Free Labor, Evolving Communities and Networks, and the Supreme Court in Mexico, 1880–1910

Saturday, January 7, 2012: 3:30 PM
Michigan Room A (Sheraton Chicago Hotel & Towers)
William Suarez-Potts, Kenyon College
As economic opportunities multiplied in Mexico during the latter third of the nineteenth century, in some regions of the country large rural estates, as both production units and organized communities, had to rely more on coercive employment practices to maintain low labor costs or a sufficient labor supply. Forced labor, including slavery, had existed previously in Mexico under colonial rule.  But the turn to coercion during the Porfirian regime (1877-1911) was carried out under the Constitution of 1857, which categorically guaranteed the right of free labor.  Agricultural businesses that exploited unfree labor thus had to do so largely through quasi-legal institutions, such as debt peonage.  Such peonage, to be viable, required the collaboration of local government officials with private enterprises.  

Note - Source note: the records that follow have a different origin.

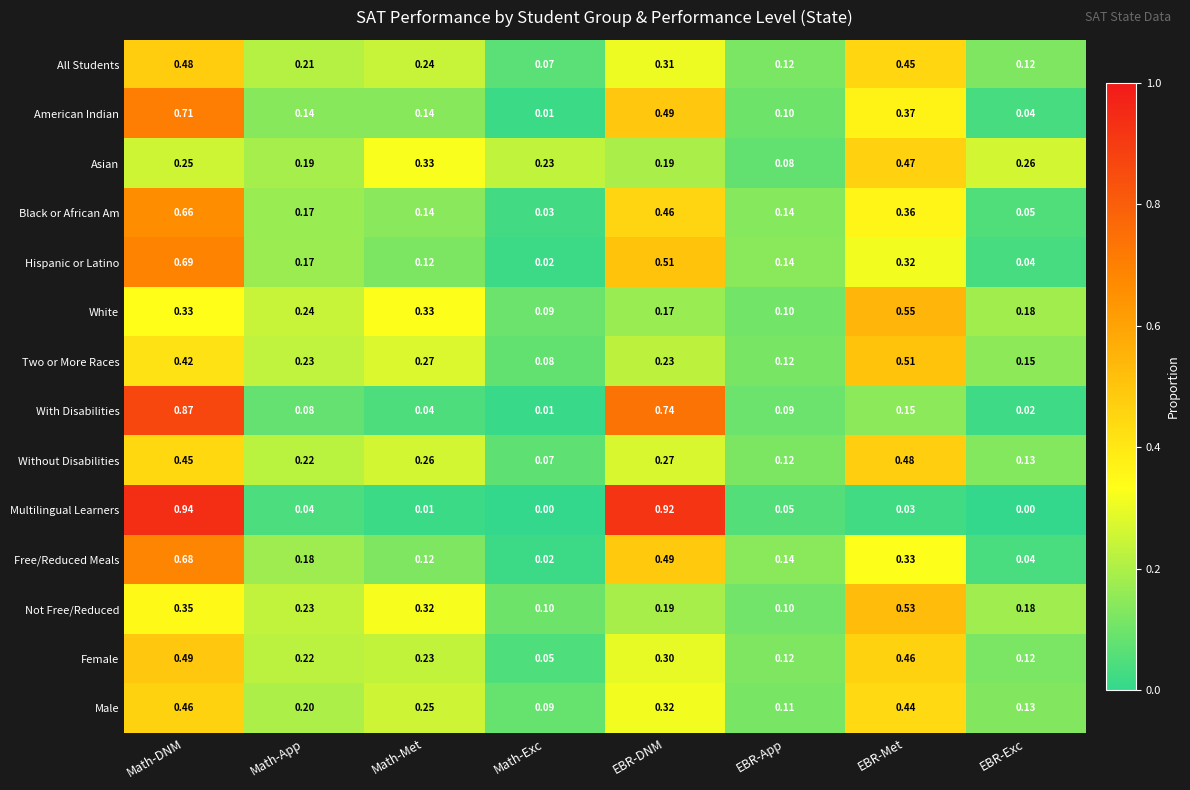

What is the spread (max minus min) of values at Math-Met?

0.3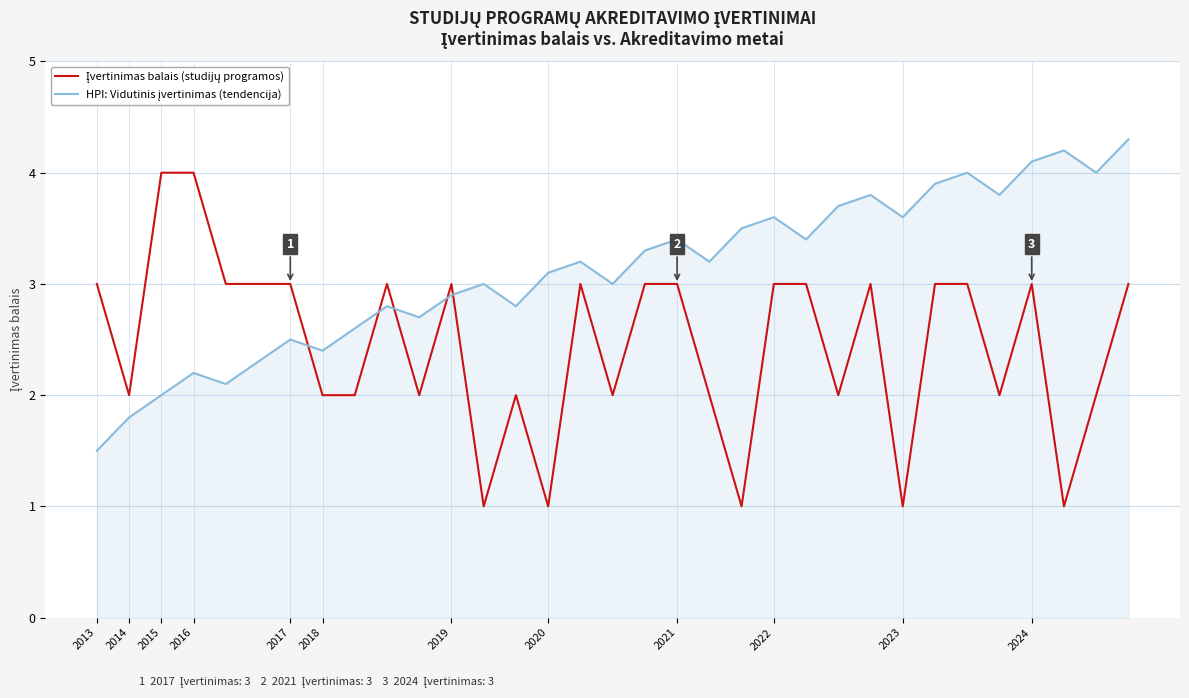

Is this an area chart (filled region under the line)?

Yes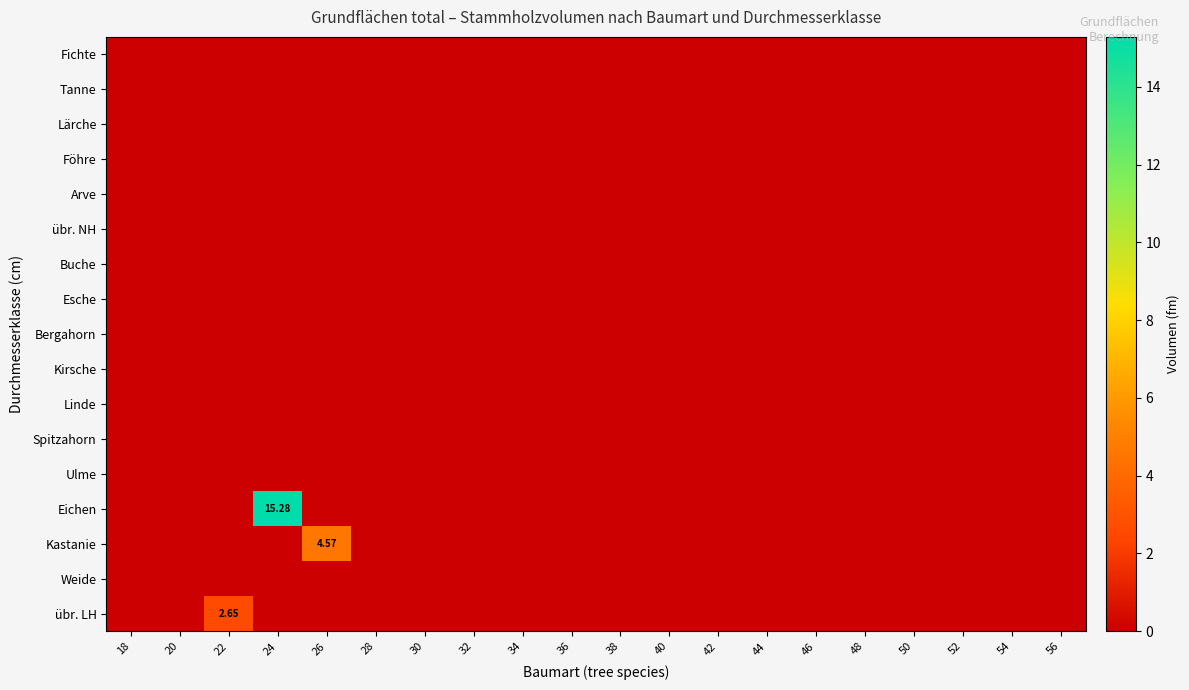

The Kastanie series shows 0.0 at 48. True or false?

True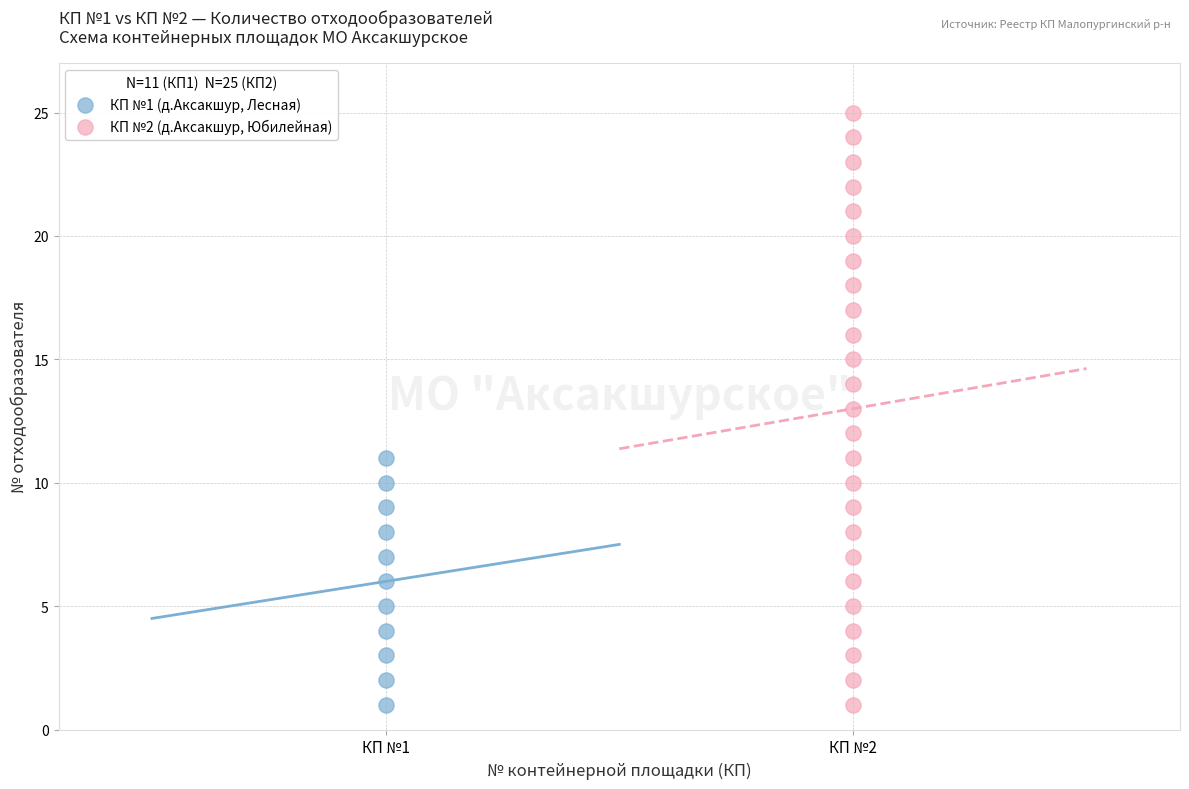

Which series contains the highest Y value?

КП №2 (д.Аксакшур, Юбилейная)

The nation’s Supreme Court generally opposed the institution of debt peonage, even where it was permissible under state law, and normally supported agricultural workers filing complaints before federal judges against state authorities collaborating with private employers.  This paper examines the Court’s published decisions, and discusses both the relevant normative system as well as its social and political context.  It reviews primary sources that historians have largely not studied, while briefly reconsidering earlier historiographical debates about the extent of involuntary servitude in Porfirian Mexico.  The paper argues that the Supreme Court’s legal, constitutional vision – which liberals and progressives then espoused, and which workers occasionally could also invoke – clashed with the makeshift networks of agricultural businesses established to secure sources of labor. Indeed, contrasting visions of labor institutions were reflective of the fluctuating and opposing interests of different communities, some of which were constitutive of the state; in any case, the contrasts became more pronounced as the Mexican political order faced collapse after 1910-11.